*EXTRAIT PRÉSENTÉ*:
━━━

Rythme calqué sur les professionnels

Fils d’un ancien défenseur international, Alf-Inge Haaland, qui a notamment joué pour Leeds – où Erling est né – et Manchester City, le jeune homme adopte très jeune un rythme calqué sur les professionnels, notamment en matière d’alimentation et de récupération.

Tout va très vite dans la galaxie du Norvégien, aujourd’hui âgé de 19 ans. S’il ne brûle pas les étapes, Haaland est déterminé, comme peut l’être un Kylian Mbappé, à atteindre les objectifs – très hauts – qu’il s’est fixés. Surclassé toute son enfance, et ayant fait le tour de Bryne, il quitte son cocon du sud de la Norvège à 16 ans pour le Molde FK, bien plus au nord. Là, cornaqué par l’ancien buteur international Ole Gunnar Solskjaer, il progresse, et perce dès sa seconde année.

━━━

*Entrées enregistrées*:
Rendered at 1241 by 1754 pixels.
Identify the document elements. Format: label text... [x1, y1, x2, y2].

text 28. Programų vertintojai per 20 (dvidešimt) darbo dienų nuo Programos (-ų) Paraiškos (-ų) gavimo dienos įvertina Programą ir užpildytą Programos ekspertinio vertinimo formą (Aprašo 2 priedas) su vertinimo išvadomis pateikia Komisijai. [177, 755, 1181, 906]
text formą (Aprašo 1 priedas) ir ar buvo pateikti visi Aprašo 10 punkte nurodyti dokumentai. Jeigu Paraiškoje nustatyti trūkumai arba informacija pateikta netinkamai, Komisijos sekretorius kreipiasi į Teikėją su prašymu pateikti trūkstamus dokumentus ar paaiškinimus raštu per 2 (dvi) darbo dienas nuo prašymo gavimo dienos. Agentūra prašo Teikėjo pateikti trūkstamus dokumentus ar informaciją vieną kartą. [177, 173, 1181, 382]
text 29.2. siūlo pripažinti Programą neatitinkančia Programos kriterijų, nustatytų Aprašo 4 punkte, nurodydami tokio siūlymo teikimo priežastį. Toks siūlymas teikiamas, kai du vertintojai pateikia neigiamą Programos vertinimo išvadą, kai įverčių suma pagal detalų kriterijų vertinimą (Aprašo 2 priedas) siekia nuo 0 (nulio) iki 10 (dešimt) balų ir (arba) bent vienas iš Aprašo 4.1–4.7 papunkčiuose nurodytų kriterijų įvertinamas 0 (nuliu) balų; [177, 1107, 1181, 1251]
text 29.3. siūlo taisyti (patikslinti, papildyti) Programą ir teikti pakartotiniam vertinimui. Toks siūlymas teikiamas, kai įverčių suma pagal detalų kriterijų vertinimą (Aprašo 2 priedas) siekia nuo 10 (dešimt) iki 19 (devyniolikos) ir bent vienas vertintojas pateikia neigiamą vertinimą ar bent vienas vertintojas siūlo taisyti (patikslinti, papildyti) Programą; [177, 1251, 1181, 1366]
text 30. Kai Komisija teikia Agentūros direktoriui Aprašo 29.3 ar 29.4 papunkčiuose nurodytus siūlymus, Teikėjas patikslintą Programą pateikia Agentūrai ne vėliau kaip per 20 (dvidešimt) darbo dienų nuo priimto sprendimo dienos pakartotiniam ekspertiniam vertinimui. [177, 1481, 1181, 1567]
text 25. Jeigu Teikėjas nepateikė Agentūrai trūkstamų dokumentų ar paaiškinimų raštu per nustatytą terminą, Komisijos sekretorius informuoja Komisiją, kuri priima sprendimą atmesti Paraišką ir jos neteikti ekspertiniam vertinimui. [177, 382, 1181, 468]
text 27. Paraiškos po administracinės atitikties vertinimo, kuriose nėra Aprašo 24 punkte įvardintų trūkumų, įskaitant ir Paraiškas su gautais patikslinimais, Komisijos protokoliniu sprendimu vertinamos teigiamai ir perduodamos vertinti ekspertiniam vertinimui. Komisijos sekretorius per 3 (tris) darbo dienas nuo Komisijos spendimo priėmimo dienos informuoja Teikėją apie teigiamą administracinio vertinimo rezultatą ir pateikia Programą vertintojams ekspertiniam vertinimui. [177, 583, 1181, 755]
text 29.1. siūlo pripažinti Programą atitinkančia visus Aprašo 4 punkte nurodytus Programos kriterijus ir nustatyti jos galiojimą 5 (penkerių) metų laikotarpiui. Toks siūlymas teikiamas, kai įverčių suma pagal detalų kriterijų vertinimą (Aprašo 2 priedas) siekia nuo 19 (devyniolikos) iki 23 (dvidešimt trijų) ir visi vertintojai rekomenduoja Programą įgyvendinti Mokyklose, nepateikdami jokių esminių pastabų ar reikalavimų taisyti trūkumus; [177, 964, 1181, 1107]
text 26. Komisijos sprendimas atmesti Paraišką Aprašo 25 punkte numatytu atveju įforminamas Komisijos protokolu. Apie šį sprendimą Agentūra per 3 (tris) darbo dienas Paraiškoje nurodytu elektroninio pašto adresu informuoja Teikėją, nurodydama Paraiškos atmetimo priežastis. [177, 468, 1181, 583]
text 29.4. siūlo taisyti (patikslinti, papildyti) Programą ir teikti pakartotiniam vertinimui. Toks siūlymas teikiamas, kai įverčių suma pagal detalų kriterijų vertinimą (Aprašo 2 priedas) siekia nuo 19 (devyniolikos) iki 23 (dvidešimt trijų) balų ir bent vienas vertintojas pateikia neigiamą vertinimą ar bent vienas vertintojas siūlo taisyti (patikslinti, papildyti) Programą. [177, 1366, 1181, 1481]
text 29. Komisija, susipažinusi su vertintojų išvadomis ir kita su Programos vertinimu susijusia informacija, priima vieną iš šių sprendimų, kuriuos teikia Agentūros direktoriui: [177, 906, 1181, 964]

━━━

*TÂCHE DEMANDÉE 1*: Pouvez-vous réécrire plus brièvement le paragraphe de l'extrait qui commence par « Tout va très vite », en conservant ses faits principaux ?
*TÂCHE DEMANDÉE 2*: Pouvez-vous restituer mot pour mot la partie de l'extrait allant de « Fils d’un ancien » jusqu'à « et de récupération. » inclus ?

*RÉSULTAT 1*: Âgé de 19 ans, le Norvégien avance très vite sans brûler les étapes. Comme Kylian Mbappé, il est déterminé à atteindre des objectifs très hauts. Surclassé toute son enfance, il quitte Bryne à 16 ans pour le Molde FK, bien plus au nord. Sous la houlette de l'ancien buteur international Ole Gunnar Solskjaer, il y progresse et perce dès sa seconde année.

*RÉSULTAT 2*:
Fils d’un ancien défenseur international, Alf-Inge Haaland, qui a notamment joué pour Leeds – où Erling est né – et Manchester City, le jeune homme adopte très jeune un rythme calqué sur les professionnels, notamment en matière d’alimentation et de récupération.